**List of tasks:**
1) In the profile of the ASU graduate below, which university in Japan hosted Racine Merritt's exchange program?
2) Write the next part of the profile of Racine Merritt below, picking up after its last sentence.

**Text segment:**
ASU double major plans to use Japanese studies in her business career

Racine Merritt graduates with bachelor’s degrees in Japanese, marketing

Racine Merritt poses among the blossoming branches of a cherry blossom tree

Racine Merritt is graduating with two bachelor’s degrees this spring 2024 semester: Japanese and marketing. Courtesy photo


Editor’s note: This story is part of a series of profiles of notable spring 2024 graduates.

Racine Merritt is a business-minded, ambitious go-getter through and through, beginning with earning two bachelor’s degrees upon graduating this spring 2024 semester: Japanese and marketing.

During her time at Arizona State University, she rose to vice president of the SILC Attaches, a student organization of the School of International Letters and Cultures, held a student job and off-campus job simultaneously, embarked on an exchange program to Nanzan University in Japan and received several scholarships, including the New American University President's Award, Sun Devil State Award, State Farm Pathways for the Future Scholarship and the Arizona Hazelwood Scholarship.

**Data section:**
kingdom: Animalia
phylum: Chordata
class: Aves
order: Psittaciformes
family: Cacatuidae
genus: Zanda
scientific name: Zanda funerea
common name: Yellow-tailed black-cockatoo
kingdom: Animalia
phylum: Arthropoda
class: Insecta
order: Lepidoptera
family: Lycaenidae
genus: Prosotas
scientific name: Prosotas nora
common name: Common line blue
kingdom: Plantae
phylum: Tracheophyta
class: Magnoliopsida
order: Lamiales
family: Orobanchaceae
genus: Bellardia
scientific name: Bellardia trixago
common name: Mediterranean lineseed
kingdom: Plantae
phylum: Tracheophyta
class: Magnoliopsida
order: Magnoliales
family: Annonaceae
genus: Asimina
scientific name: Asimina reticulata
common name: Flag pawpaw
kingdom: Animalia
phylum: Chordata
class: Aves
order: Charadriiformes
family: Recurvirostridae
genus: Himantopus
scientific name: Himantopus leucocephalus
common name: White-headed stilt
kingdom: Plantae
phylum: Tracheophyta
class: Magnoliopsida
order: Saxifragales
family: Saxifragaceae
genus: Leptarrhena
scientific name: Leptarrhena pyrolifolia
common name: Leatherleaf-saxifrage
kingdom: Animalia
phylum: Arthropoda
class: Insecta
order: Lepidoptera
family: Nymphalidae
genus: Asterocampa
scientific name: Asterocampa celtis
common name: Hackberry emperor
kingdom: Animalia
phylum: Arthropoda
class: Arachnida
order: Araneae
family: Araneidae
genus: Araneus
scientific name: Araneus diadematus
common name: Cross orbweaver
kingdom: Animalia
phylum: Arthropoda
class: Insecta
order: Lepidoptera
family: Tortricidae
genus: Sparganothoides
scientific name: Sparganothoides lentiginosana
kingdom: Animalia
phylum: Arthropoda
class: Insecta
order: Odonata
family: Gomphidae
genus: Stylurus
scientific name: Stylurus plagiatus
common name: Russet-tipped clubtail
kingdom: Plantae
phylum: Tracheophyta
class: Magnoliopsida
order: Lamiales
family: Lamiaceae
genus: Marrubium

**Expected responses:**
1) Nanzan University

2)
When asked why she decided to study Japanese, the Arizona native reports that she was looking for an extra challenge on top of her marketing courses and wanted to add a second degree.

Merritt looked at this as a business decision — she didn’t want to just add any second major, she wanted to add something that would boost her resume. Since she loves languages and cultures, Merritt knew that she would want to pursue business and marketing on an international scale, so she narrowed down her choices to a language degree. 

The next choice was which language to learn, which she again saw as a business decision. Her two criteria: a language that would benefit her career, and that would be a challenge. From research, she found that many companies from Japan are expanding in Arizona and the United States, including Japanese affiliates of the Taiwanese semiconductor factory in the Valley.

In the below Q&A, Merritt expands on her goals for the future, her advice for career success when you're still in college, and what she's doing this summer.

Question: What are your plans after graduation?

Answer: In terms of the near future, I am traveling for a lot of the summer. I am going to China, Portugal, Thailand, Laos and Vietnam. Since I want to work on an international scale, I know these experiences will broaden my global perspective and provide me with a greater sense of international awareness in preparation for that path.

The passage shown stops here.